Egitto, dagli scontri al conflitto
par Enrico Campofreda
domenica 27 gennaio 2013
La spirale di morte non s’allontana dall’Egitto. Le ventuno pene capitali comminate agli ultras del club Masry per la strage dello Stadio di Port Said (72 vittime, in gran parte tifosi della squadra cairota Ahly) propone uno scenario di guerra. I familiari dei condannati hanno tentato l’assalto alle carceri nel tentativo di liberare i congiunti, ne sono seguite sparatorie con le forze dell’ordine e una lunga scia di sangue: ventotto vittime, un paio sono poliziotti.
All’odio contro i giudici degli abitanti locali s’è contrapposto quello delle Forze dell’Ordine per l’uccisione dei commilitoni.

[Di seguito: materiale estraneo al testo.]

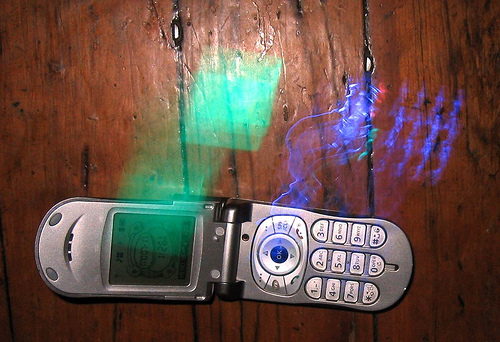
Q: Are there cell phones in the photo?
A: Yes, there is a cell phone.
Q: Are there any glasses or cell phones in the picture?
A: Yes, there is a cell phone.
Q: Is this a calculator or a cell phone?
A: This is a cell phone.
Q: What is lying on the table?
A: The cellphone is lying on the table.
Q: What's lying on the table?
A: The cellphone is lying on the table.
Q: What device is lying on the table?
A: The device is a cell phone.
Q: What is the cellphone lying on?
A: The cellphone is lying on the table.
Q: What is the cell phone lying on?
A: The cellphone is lying on the table.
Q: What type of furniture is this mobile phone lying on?
A: The mobile phone is lying on the table.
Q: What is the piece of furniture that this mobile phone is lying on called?
A: The piece of furniture is a table.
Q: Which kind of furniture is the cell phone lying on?
A: The mobile phone is lying on the table.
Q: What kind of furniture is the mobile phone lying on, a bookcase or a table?
A: The mobile phone is lying on a table.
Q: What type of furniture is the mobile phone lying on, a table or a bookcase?
A: The mobile phone is lying on a table.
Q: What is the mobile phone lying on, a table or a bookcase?
A: The mobile phone is lying on a table.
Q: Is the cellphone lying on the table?
A: Yes, the cellphone is lying on the table.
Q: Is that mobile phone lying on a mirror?
A: No, the mobile phone is lying on the table.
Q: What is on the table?
A: The cell phone is on the table.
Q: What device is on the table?
A: The device is a cell phone.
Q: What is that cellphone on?
A: The cellphone is on the table.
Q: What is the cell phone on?
A: The cellphone is on the table.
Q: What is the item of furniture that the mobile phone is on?
A: The piece of furniture is a table.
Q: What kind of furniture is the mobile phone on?
A: The mobile phone is on the table.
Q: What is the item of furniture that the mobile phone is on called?
A: The piece of furniture is a table.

Il tutto sullo scenario di trentasei ore di scontri iniziati la notte precedente alle manifestazioni che ricordavano il secondo anniversario della rivolta contro Mubarak che il Fronte di Salvezza Nazionale trasformava in protesta contro il “regime di Mursi”.
I giudici hanno voluto offrire un verdetto draconiano a una delle vicende oscure della gestione post Mubarak del Consiglio Supremo delle Forze Armate. La strage dello Stadio del 1° febbraio 2012 vedeva i tifosi del Masry manovrati da probabili infiltrati intenti a punire una frangia della tifoseria del clan calcistico cairota sempre presente nelle mobilitazioni di piazza Tahrir. Gli infiltrati puntavano a punire l’anima ribelle dell’Ahly, mentre i fan del club avversario vivevano solo la rivalità calcistica. Ma per quegli scontri non c’erano presupposti d’istintualità agonistica (il Masry aveva vinto) e l’eccesso di violenza superava di molto ogni conflitto sportivo.

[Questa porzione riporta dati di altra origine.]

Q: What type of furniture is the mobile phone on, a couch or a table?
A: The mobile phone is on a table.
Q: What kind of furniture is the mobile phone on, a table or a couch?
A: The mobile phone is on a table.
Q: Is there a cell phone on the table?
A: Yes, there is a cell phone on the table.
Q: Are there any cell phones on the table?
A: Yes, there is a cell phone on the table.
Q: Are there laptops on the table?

Si trattò di uno dei molteplici episodi che seminavano morte e terrore usando picchiatori prezzolati e agenti infiltrati che hanno caratterizzato la Giunta Tantawi. Anziché cercare e svelare quelle trame la magistratura condanna le pedine, dirette o ignare, e applica il massimo della pena che neppure il vecchio raìs e il suo sodale Adly avevano ricevuto per gli 800 morti provocati durante i 18 giorni della rivolta del 2011.

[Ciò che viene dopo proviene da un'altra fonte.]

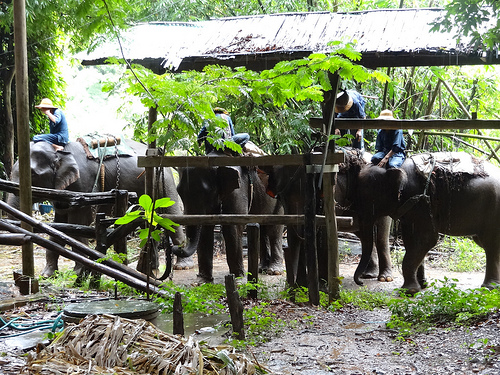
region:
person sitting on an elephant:
[33, 98, 70, 146]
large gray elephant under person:
[4, 132, 190, 279]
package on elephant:
[80, 130, 117, 148]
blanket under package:
[81, 136, 132, 160]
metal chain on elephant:
[103, 130, 123, 192]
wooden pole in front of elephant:
[12, 27, 34, 282]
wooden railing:
[137, 153, 344, 168]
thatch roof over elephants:
[85, 8, 499, 64]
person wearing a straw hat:
[36, 98, 56, 108]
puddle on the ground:
[151, 306, 220, 334]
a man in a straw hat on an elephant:
[27, 94, 84, 159]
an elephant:
[342, 144, 497, 299]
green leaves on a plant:
[106, 180, 185, 258]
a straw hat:
[370, 105, 400, 122]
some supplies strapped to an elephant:
[75, 128, 136, 174]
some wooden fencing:
[128, 142, 373, 241]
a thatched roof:
[125, 14, 456, 67]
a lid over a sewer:
[47, 283, 179, 350]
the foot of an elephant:
[370, 259, 405, 287]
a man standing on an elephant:
[322, 80, 378, 161]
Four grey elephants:
[6, 135, 499, 286]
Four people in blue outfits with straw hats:
[0, 87, 496, 168]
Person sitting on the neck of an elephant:
[0, 91, 177, 256]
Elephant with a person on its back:
[356, 110, 499, 297]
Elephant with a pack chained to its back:
[9, 133, 185, 269]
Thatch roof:
[92, 6, 499, 68]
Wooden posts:
[2, 143, 349, 310]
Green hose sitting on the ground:
[3, 305, 70, 342]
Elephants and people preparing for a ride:
[4, 84, 499, 301]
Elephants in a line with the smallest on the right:
[4, 131, 499, 292]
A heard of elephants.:
[11, 35, 487, 285]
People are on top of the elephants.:
[29, 82, 99, 178]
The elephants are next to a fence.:
[57, 134, 470, 273]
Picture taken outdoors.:
[64, 66, 406, 189]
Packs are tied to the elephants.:
[74, 111, 141, 194]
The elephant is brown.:
[439, 191, 480, 220]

Le forze politiche sono le responsabili di quest’instabilità. Sicuramente le islamiche che governano tramite il presidente Mursi e il premier Qandil, accusate d’immobilismo e accentramento del potere e di occuparsi soprattutto di quest’ultimo. Ma l’opposizione non è esente da colpe specie nella reiterata pratica di un contrasto cui si risponde solo con slogan e ben poche proposte su economia e anche sulle prospettive di un governo alternativo. Mentre Mursi, vista la gravità della situazione ha annullato il previsto viaggio in Etiopia richiamando Qandil dall’assise di Davos, s’appresta all’ennesimo discorso alla nazione, la triade ElBaradei-Moussa-Sabbahi, finora riottosa agli inviti di collaborazione, lancia una proposta basata su quattro punti: creazione di un governo di unità nazionale, annullamento della Costituzione, annullamento della legge elettorale, riconciliazione fra le parti senza precondizioni dell’attuale governo. Richieste ancora una volta unilaterali che potrebbero essere respinte almeno per metà. E dunque la giostra torna al punto di partenza e gioca non solo col sangue degli ultimi Mohammed diventati martiri (quattro delle prime sette vittime di Port Said si chiamavano così) ma gioca stavolta col fuoco d’una contrapposizione che imbocca la strada dell’odio. A questo punto l’arma della democrazia potrebbe perdere quest’ultima prerogativa assumendo solo i contorni dello scontro cieco che non costruisce il futuro. Va ad azzerarlo.